Я читаю, конечно, очень много современной прозы — в основном как член жюри и эксперт разных литературных конкурсов. К счастью, в этой текучке удаётся выловить довольно много бриллиантов. К сожалению, из-за этого не хватает времени и сил на осознанное и осмысленное чтение. При этом все равно каждый год мой список авторов, обязательных для чтения, растет на одну-две позиции.

Кто эти авторы?

Мария Галина, Сергей Жарковский, Эдуард Веркин, Леонид Юзефович, Алексей Сальников, Андрей Лях, в этом году добавилась Линор Горалик, например. Довольно длинный список, правда. Но я совершенно не готов мерить их критериями бестселлера, потому что в России пятнадцать-двадцать тысяч — уже бестселлер, а за рубежом и сто тысяч — не бестселлер.
С другой стороны, очень здорово, что у нас есть такие авторы как Гузель Яхина и Евгений Водолазкин, у которых очень качественный текст счастливо сочетается с огромной популярностью, полумиллионными тиражами в России и десятками переводов на другие языки.

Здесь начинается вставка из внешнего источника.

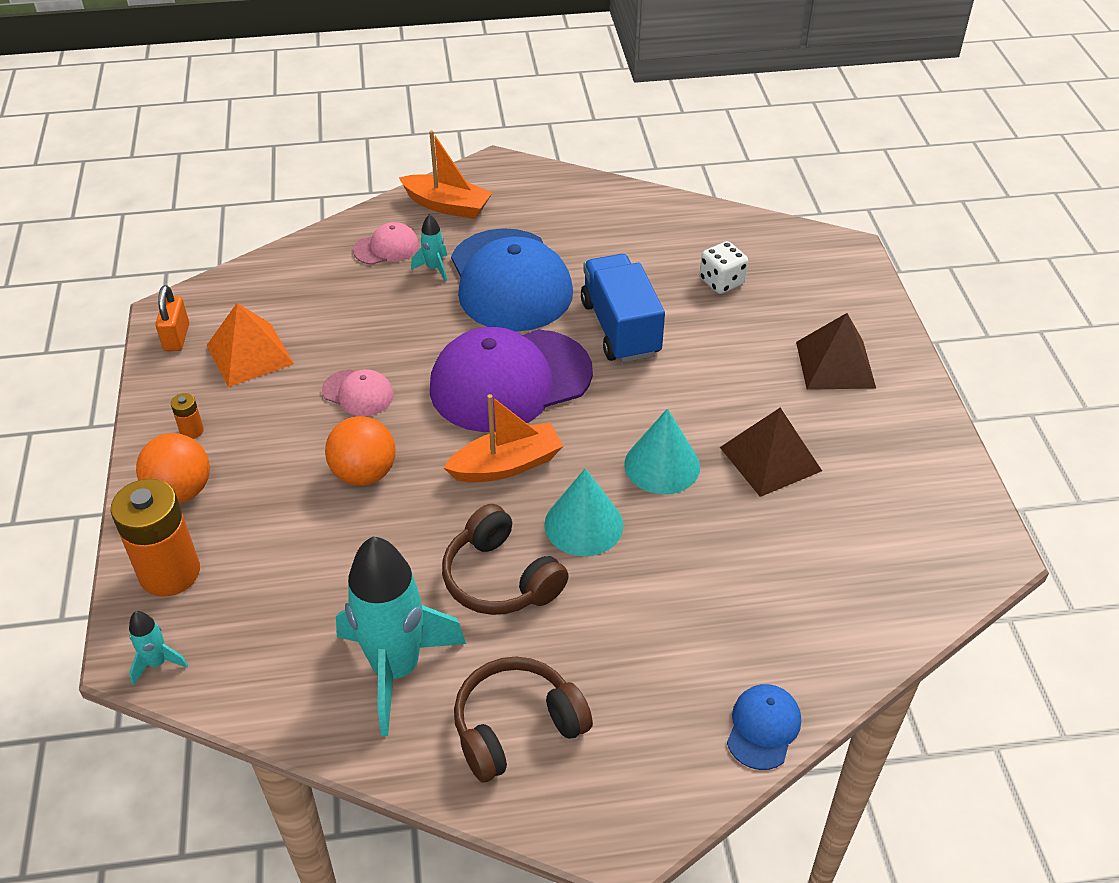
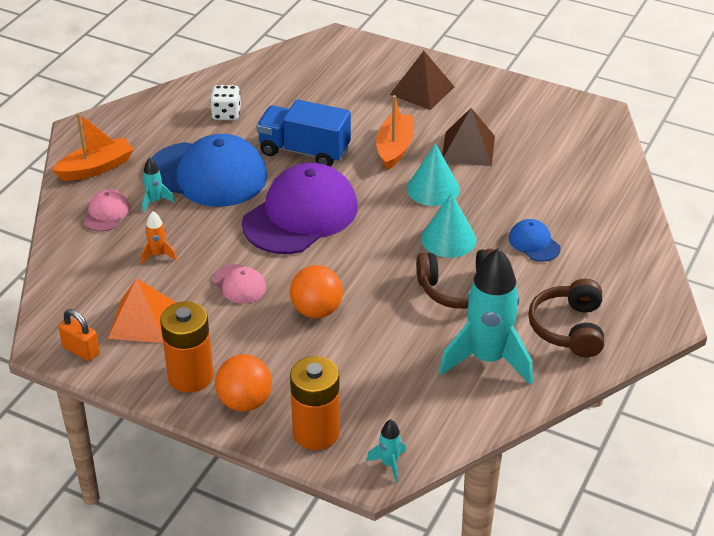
camera: 55 degrees left, 5 degrees down
orange battery [171,393,204,439] -> orange battery [160,302,214,393], size x2.34
pink cap [322,369,394,416] -> pink cap turned 75 degrees clockwise [213,264,266,303]
purple cap [430,327,593,432] -> purple cap turned 150 degrees counterclockwise [242,163,358,254]
orange boat [443,394,563,482] -> orange boat moved to [376,95,414,170]
white dice [699,241,748,294] -> white dice moved to [210,85,241,120]
blue cap [727,684,801,770] -> blue cap moved to [509,219,561,262]
none -> orange rocket [141,211,177,264]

А чего как писатель, участвующий в премиях, вы от них ждёте, зачем принимать в них участие?

Конкретно мой опыт показывает, что именно литературным премиям я как немножко востребованный автор, которого знают и узнают, обязан примерно всем.
Я написал семь романов, и только после двух из них, получивших премии, начался шквальный интерес ко мне, кому-то я оказался нужен.
Необязательно даже побеждать, главное — участвовать, оказаться в длинном и коротком списке. Чтобы книга выделилась в море изданных и с виду примерно таких же, нужны хорошие экспертные оценки, а экспертные оценки сегодня обеспечиваются литературной критикой, сарафанным радио и премиями.
И как читатель, я всегда слежу даже не за короткими листами, а за длинными листами премий, выписываю фамилии и названия книг. Стараюсь всех читать — и всем советую.